Feature importance tells us how significantly each feature contributed to splitting the data in a meaningful way during training. The problem is that year is by far the dominant feature. We'd expect constructorId to rank much higher as it carries more information about the car, the engineering team, the budget. Instead, the model is essentially learning "in year X, constructor Y tends to win" and leaning on that pattern almost exclusively. Constructor identity is being sidelined entirely.
This is a methodological problem even if the headline metrics look reasonable. A model that works for the wrong reasons is still a model we shouldn't trust. Constructor dominance cycles are real, however, they're not a useful predictive feature for future seasons. Our model has no way of knowing that a new regulation era might completely reshuffle the order.
Confidence issues
There's one more important diagnostic to look at which is the calibration curve. This plots our predicted probability of a podium against the actual observed rate. A well calibrated model should follow the diagonal closely. Ours... doesn't.
The curve bows significantly below the diagonal in the middle range. This means the model is very underconfident in its mid-range predictions. It's hedging where it should be committing. We're not terrible at identifying who will podium, but we're quite bad at saying how likely that is, which matters a lot for a probability model.

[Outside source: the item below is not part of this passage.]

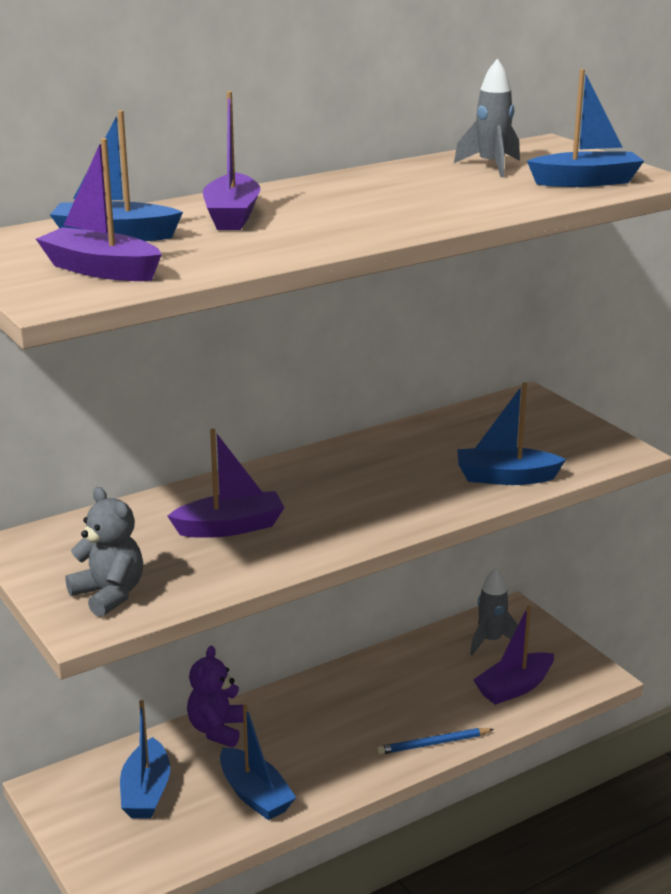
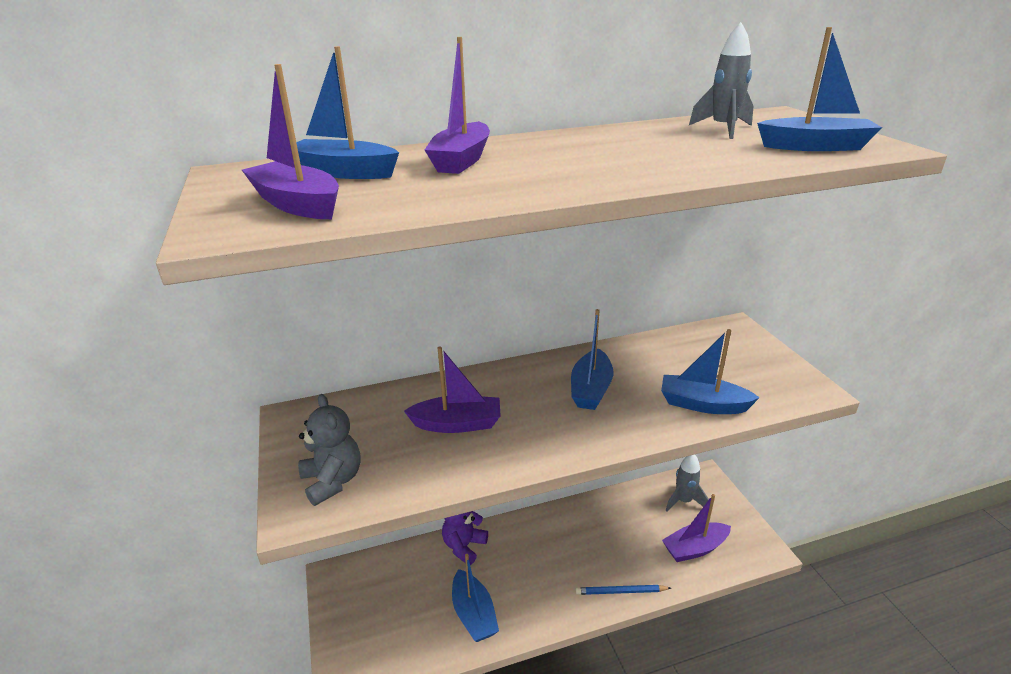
camera: 15 degrees right, 5 degrees up
blue boat [120,700,170,819] -> blue boat moved to [571,309,613,410]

The prediction distribution makes this even clearer.
The vast majority of predictions are piled at the low-probability end. The model is defaulting to "probably not a podium" for almost everyone, which works out often enough given our class imbalance, but it means the two distributions are barely separated. The model isn't finding features that meaningfully distinguish podium finishers from the field.
Testing time.
So the feature importance and calibration diagnostics tell a concerning story. But, do they actually show up in the test results? Let's find out.
| AUC/ROC | Brier Score |
| 0.8116 (baseline: 0.79) | 0.1215 (baseline: 0.12) |
Honestly? Better than expected. The model generalises to 2025 without collapsing, which is a pleasant surprise given what the feature importance graph was suggesting. But this is where we need to be careful a good number on a flawed model is not the same as a good model. The year feature is still doing most of the heavy lifting, and we have no guarantee that pattern holds into future seasons, especially at regulation boundaries. We got away with it in 2025, but we're not building something we can trust yet.

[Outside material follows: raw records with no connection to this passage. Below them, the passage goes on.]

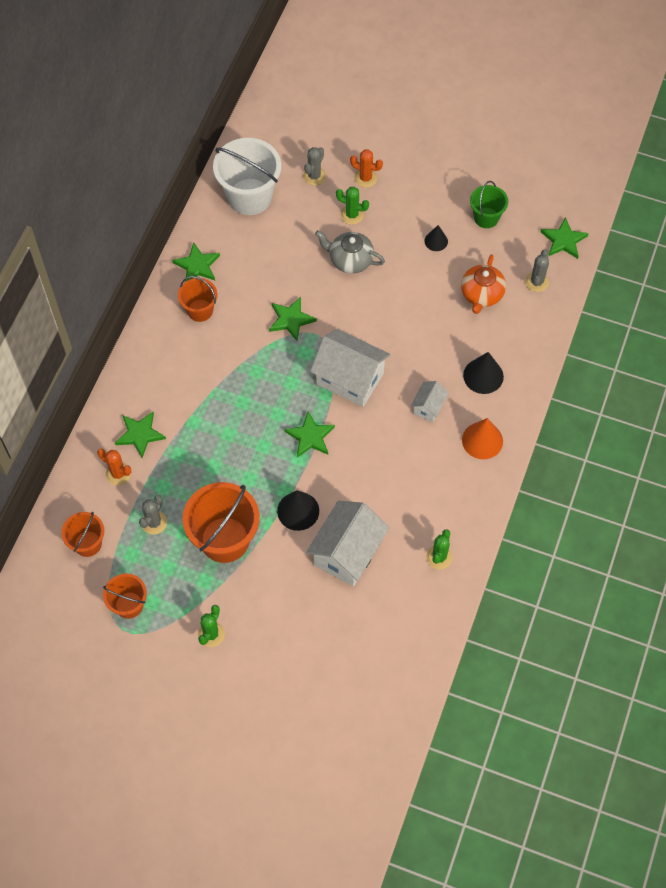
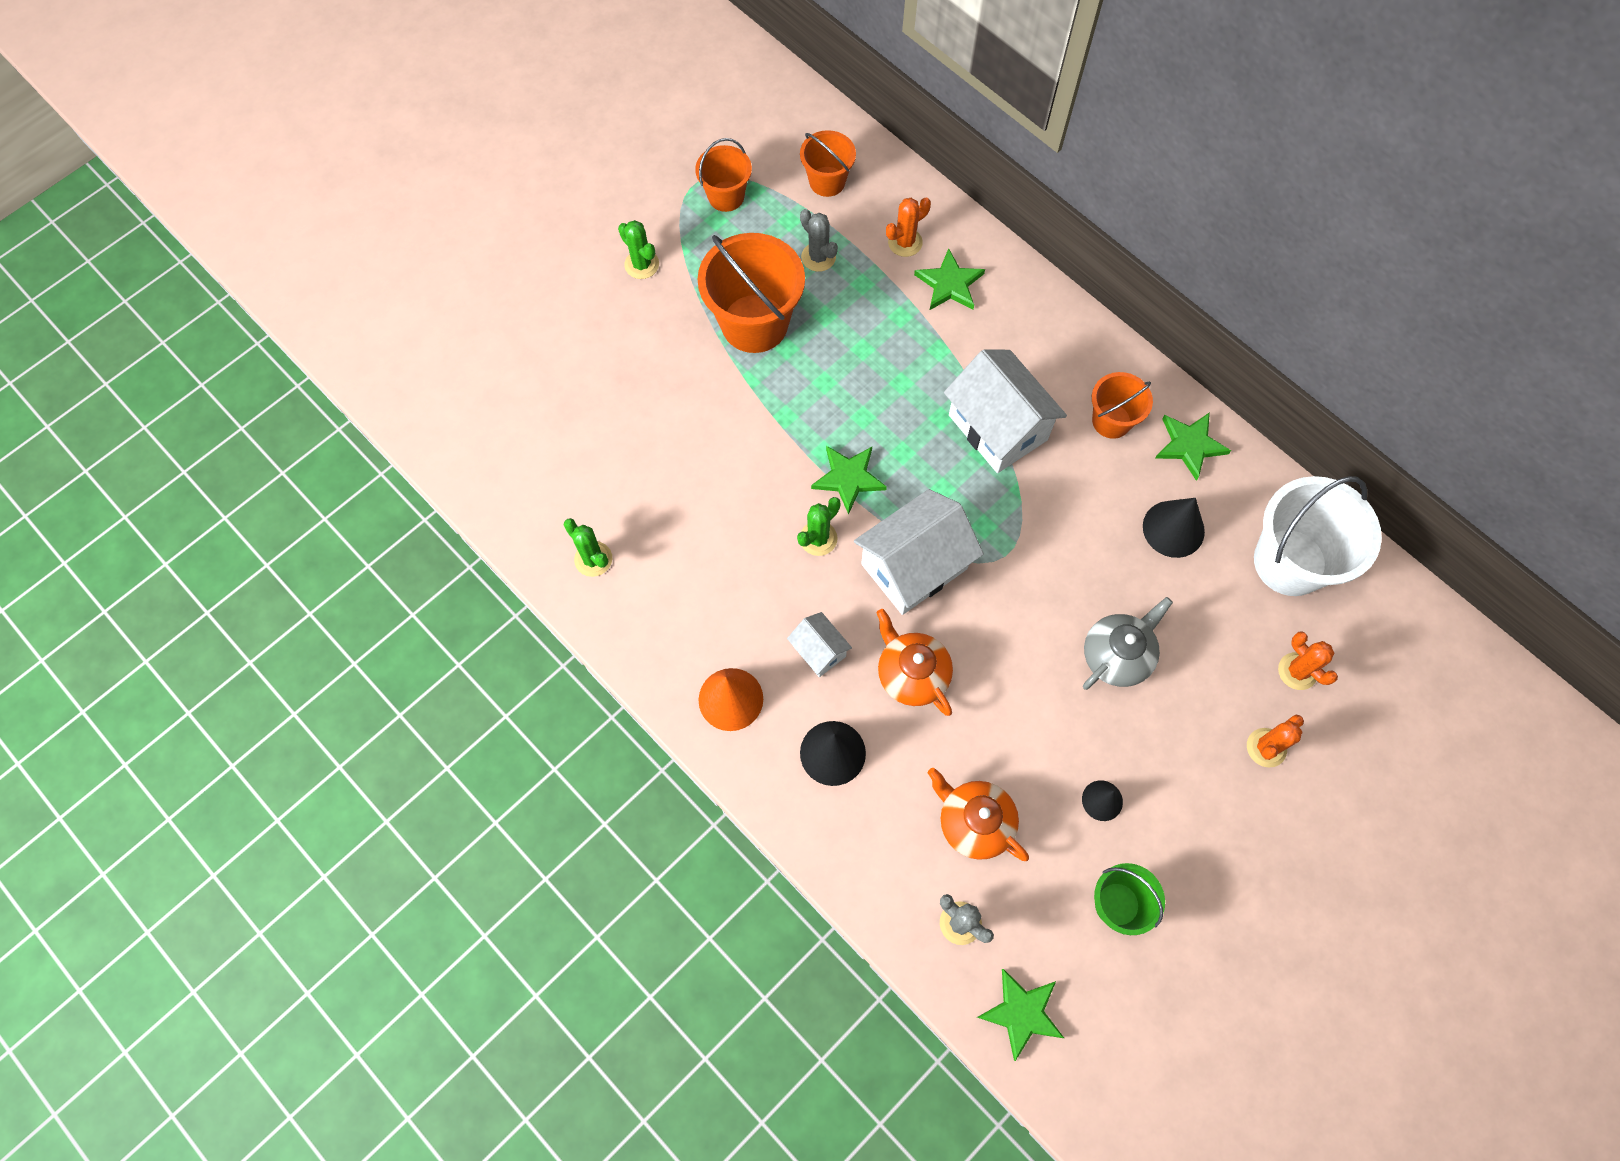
camera: 115 degrees right, 5 degrees up
green star [269,297,317,341] -> none
black cone [277,490,319,531] -> black cone moved to [1143,498,1205,558]
grey cactus [303,147,326,186] -> orange cactus [1278,632,1338,690]
white house [306,501,389,587] -> white house moved to [944,350,1067,473]
green cactus [336,187,369,225] -> green cactus moved to [797,497,840,556]
none -> orange teapot [876,609,953,716]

What did we learn & where do we go now?
Even a flawed baseline teaches us a lot. Here's what we've learned from this round:
- Year is acting as a proxy for constructor dominance, masking whether constructorId is contributing any signal of its own
- The model's calibration is poor. It knows roughly who will podium but not how confident to be about it
- The rolling podium rate we built for the heuristic baseline likely has more genuine predictive signal than anything in this model
- Constructor should carry far more importance, but the current feature set doesn't give the model a way to see that
So, what are we going to do next?
| Next Step | Why |
|---|---|
| Rethink year as a feature | It's masking constructor signal and won't generalise across regulation changes. We'll explore replacing it with a coarser regulation era feature that captures the useful part without the temporal leakage |
| Set up MLFlow for experiment tracking | We're about to iterate heavily on features, we need to track exactly what changes led to what results, or we're flying blind |
| Engineer new features | Rolling podium rate already showed strong predictive power. We'll bring that in, and explore circuit characteristics, driver age, and constructor-level form signals |
| Hyperparameter tuning | No point tuning until the features are right. But, once they are, tuning should compound the gains. Key items include scale_pos_weight to address class imbalance and walk-forward cross-validation for more robust evaluation |
Next time...
We'll set up MLFlow to track how our model evolves as we engineer new features, address the class imbalance problem, and move to a more rigorous validation approach.